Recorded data
_ _ _

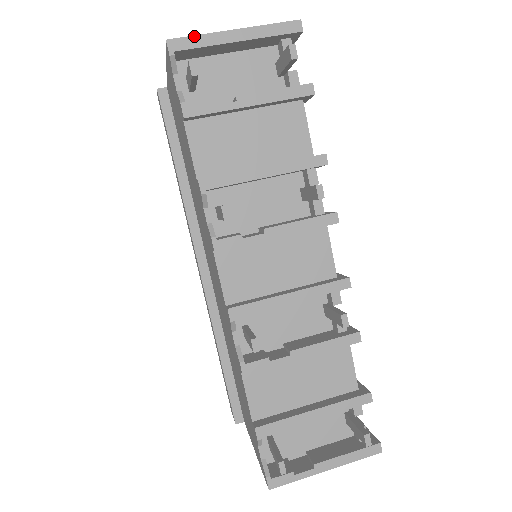
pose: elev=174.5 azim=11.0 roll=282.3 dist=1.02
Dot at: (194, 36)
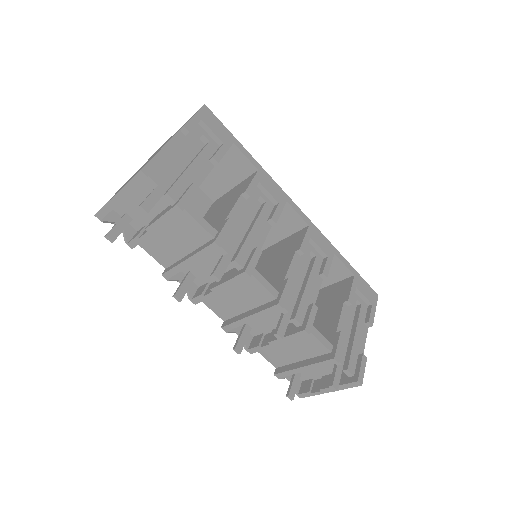
Dot at: (103, 208)
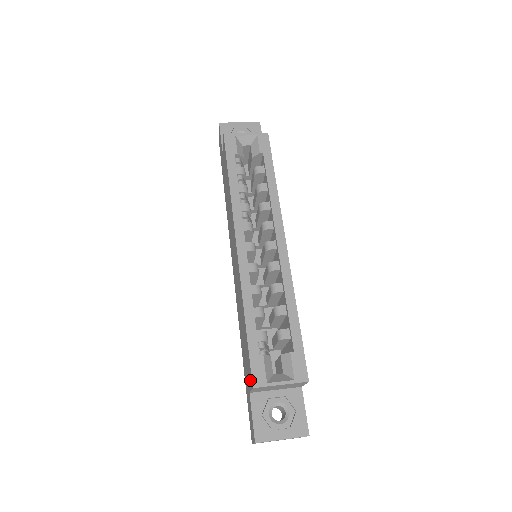
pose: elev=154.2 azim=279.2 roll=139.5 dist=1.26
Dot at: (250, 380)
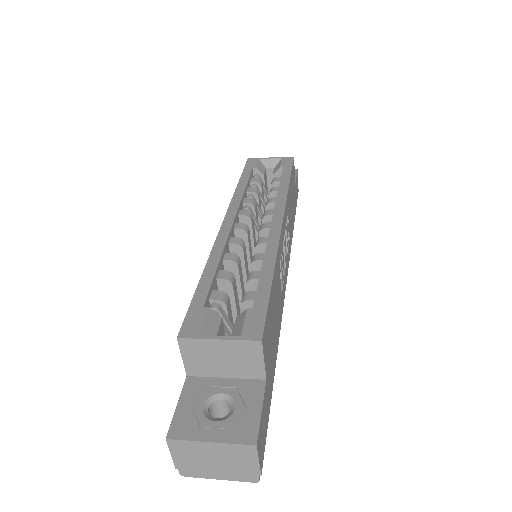
Dot at: occluded
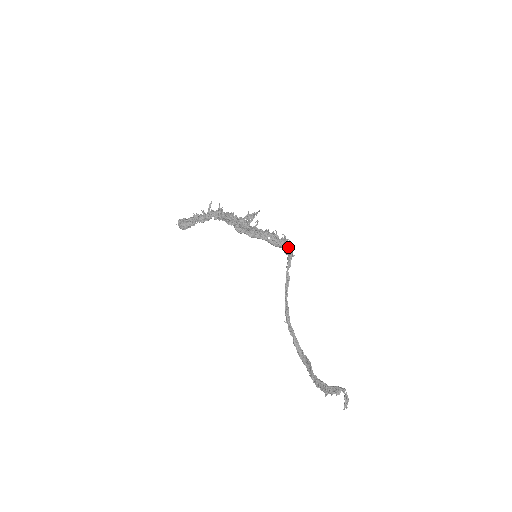
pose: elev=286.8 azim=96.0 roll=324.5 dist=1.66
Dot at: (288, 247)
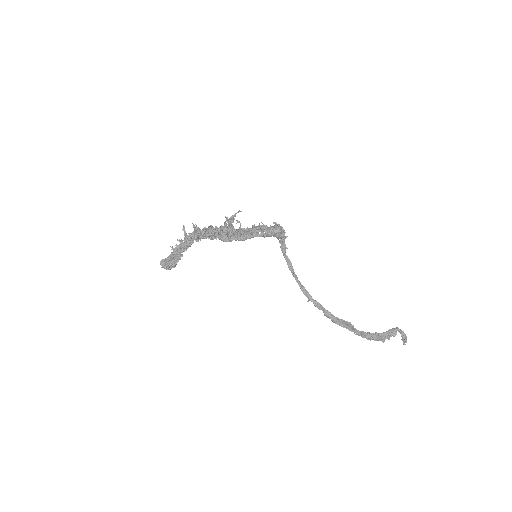
Dot at: (281, 232)
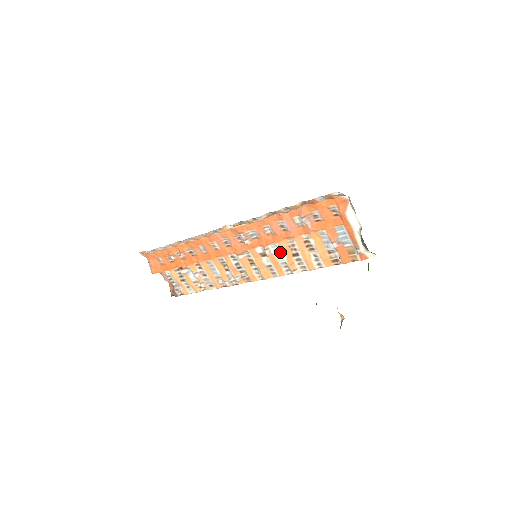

_ _ _

[What is asked]
Lay out every line of the records above as a Markdown table with the columns "Row" and "Line", numbering the rows in order. Skip blank lines, and leave the pictures out of the answer.

[Solution to the exercise]
| Row | Line |
|---|---|
| 1 | pose: elev=174.5 azim=11.0 roll=282.3 dist=1.02 |
| 2 | Dot at: (194, 36) |
| 3 | Dot at: (103, 208) |
| 4 | pose: elev=154.2 azim=279.2 roll=139.5 dist=1.26 |
| 5 | Dot at: (250, 380) |
| 6 | Dot at: occluded |
| 7 | pose: elev=286.8 azim=96.0 roll=324.5 dist=1.66 |
| 8 | Dot at: (288, 247) |
| 9 | Dot at: (281, 232) |